The directorial debut for Shona Auerbach, “Dear Frankie” is a delicate story about the lengths a mother will go to protect her child.

TEXT KATHLEEN PULLUM feedback

The directorial debut for Shona Auerbach, “Dear Frankie” is a delicate story about the lengths a mother will go to protect her child. Lizzie (Emily Mortimer), her nine-yearold son Frankie (Jack McElhone) and her mother (Sharon Small) have been on the move as long as Frankie can remember. Frankie believes his father is a sailor traveling the globe, when in reality he is an abusive lout and the reason his family is always on the run. Thinking he is writing to his dad, Frankie unknowingly corresponds by post with his mother, who doesn’t have the heart to tell him the truth and who sees it as a means of learning what goes on inside her deaf mute son’s head. When Frankie learns that his father’s ship will soon be docking at their Glasgow, Scotland port, Lizzie must make the painful (if unusual) choice between telling her son the facts and finding a stand-in to act as dad-for-the-day.

Set in a working-class town with down-to-earth, believable characters, “Frankie” is a touching tale overflowing with emotion.

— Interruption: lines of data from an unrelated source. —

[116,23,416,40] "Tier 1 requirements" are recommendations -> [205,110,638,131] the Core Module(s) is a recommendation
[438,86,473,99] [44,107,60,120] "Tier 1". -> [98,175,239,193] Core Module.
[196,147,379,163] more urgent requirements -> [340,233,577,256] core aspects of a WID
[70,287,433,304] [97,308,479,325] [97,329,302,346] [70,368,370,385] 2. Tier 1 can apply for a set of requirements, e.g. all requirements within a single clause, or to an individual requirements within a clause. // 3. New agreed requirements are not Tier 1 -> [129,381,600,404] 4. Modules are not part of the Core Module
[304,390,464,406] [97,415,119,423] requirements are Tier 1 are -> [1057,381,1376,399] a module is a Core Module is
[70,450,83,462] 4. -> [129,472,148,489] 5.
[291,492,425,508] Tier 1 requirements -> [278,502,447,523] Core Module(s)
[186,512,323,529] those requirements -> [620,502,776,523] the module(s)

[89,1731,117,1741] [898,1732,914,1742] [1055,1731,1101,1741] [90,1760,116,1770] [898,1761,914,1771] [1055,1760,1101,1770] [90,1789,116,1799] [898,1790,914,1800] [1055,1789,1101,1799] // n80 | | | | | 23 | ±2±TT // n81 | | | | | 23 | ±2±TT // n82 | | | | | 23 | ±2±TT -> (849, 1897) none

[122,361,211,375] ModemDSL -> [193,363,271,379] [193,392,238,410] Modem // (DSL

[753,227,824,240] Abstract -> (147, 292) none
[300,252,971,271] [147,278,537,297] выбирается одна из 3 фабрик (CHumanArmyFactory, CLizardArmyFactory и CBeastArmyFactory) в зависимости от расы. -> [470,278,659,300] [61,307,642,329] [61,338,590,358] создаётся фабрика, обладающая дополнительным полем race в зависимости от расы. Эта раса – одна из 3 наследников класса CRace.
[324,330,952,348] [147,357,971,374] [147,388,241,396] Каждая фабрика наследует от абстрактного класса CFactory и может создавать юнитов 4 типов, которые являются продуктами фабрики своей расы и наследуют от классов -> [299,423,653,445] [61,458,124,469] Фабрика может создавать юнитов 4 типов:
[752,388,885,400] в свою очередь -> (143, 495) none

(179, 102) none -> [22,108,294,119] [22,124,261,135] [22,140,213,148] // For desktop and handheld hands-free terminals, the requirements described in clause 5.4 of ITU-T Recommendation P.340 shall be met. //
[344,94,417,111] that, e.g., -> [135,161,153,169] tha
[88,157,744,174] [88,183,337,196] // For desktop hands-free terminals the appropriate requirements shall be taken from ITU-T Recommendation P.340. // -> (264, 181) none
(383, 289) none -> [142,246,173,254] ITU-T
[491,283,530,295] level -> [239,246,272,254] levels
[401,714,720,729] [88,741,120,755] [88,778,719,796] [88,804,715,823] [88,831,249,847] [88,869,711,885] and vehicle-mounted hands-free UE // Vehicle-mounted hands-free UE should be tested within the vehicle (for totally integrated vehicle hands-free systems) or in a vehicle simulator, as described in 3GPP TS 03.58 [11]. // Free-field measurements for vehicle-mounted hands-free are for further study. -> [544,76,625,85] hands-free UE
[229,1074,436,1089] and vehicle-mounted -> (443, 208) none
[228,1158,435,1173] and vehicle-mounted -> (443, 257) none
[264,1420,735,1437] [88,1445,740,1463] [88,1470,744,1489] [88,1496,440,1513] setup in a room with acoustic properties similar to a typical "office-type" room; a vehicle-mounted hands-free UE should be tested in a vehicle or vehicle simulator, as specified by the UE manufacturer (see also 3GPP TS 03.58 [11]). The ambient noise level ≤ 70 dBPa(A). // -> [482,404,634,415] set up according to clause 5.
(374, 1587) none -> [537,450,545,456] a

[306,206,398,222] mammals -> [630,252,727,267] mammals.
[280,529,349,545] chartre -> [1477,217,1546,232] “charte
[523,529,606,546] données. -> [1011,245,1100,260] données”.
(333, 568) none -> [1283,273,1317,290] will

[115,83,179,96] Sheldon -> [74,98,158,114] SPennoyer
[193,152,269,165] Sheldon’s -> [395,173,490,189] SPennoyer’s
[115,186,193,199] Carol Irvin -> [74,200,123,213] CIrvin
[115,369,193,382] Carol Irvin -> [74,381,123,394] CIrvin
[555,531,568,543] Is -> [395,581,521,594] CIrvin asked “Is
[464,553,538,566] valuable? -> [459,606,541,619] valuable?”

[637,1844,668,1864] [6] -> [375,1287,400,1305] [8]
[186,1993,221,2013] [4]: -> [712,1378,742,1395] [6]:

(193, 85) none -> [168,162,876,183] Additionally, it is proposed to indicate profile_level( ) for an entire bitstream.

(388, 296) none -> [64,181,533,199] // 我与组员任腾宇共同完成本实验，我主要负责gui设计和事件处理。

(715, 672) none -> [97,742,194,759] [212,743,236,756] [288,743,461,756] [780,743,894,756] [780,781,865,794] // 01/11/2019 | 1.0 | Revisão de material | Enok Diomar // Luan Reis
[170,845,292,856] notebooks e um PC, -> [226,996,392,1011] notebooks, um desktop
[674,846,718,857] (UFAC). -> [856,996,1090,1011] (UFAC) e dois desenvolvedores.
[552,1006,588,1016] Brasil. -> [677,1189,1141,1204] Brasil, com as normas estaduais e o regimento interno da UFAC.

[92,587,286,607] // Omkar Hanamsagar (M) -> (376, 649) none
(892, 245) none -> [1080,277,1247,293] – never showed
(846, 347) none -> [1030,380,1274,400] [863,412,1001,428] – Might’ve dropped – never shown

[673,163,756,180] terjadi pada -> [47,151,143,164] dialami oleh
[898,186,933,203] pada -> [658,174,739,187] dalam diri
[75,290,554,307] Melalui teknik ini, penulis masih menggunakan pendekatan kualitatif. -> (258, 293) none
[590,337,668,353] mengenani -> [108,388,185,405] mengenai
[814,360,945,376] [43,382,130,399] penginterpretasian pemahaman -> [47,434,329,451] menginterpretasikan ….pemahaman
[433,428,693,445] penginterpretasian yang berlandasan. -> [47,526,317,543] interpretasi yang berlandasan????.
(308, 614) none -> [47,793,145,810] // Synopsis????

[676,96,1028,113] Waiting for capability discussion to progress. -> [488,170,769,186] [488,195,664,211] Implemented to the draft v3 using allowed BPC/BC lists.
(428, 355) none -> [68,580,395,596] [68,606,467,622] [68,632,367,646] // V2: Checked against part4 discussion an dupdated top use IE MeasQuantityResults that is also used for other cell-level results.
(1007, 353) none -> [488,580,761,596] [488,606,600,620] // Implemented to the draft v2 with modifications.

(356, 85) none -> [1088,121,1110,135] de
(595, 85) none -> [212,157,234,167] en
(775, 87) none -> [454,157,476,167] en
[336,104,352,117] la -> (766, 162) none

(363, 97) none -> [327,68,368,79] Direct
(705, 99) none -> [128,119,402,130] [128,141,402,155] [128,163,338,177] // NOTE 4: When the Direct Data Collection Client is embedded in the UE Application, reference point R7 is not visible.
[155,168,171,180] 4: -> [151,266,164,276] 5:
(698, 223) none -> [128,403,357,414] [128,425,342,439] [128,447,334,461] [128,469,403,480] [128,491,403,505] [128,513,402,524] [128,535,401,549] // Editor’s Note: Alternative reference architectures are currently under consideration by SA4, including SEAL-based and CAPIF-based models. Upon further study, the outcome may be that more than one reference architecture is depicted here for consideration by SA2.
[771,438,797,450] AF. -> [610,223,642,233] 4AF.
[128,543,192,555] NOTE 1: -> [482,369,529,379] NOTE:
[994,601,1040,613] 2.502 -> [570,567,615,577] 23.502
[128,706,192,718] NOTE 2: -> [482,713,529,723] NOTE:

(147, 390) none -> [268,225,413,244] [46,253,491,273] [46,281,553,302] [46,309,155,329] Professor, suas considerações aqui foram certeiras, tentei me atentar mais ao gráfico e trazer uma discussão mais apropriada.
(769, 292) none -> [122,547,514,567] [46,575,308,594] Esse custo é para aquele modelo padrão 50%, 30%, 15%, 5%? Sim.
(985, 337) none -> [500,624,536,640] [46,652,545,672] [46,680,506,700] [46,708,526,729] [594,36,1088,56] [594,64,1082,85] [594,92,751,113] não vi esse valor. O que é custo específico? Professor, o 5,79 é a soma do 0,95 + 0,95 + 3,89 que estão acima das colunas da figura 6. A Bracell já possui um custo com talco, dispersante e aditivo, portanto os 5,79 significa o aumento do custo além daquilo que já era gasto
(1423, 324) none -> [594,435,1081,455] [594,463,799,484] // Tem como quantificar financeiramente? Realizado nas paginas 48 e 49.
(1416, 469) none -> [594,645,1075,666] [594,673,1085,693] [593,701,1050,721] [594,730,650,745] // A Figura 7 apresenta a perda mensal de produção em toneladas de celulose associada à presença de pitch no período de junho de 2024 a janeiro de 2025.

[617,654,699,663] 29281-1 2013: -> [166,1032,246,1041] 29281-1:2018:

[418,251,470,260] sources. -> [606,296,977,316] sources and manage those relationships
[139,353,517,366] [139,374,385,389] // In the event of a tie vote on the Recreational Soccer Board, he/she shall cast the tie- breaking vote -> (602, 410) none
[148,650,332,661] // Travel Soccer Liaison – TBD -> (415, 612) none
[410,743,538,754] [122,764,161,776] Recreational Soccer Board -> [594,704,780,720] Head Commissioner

Mortimer shines in her role portraying the many facets of Lizzie: a protective mother, lonely young woman and burdened head of household. Gerard Butler as the father for hire creates great onscreen chemistry with Lizzie wrought with sexual tension and warmth and sympathy for Frankie, the son who is unknowingly pouring out his love out to a stranger.

I was taken by the understated intensity of the film, the lifelike characters who are well-acted in all of their complexity and the stirring emotional elements of the film, which manage to dance the line of cheesy without crossing over. All in all, it was a refreshingly life-size movie involving people who can relate to each other and with whom you can relate — although it is definitely one aimed at the sentimental female audience.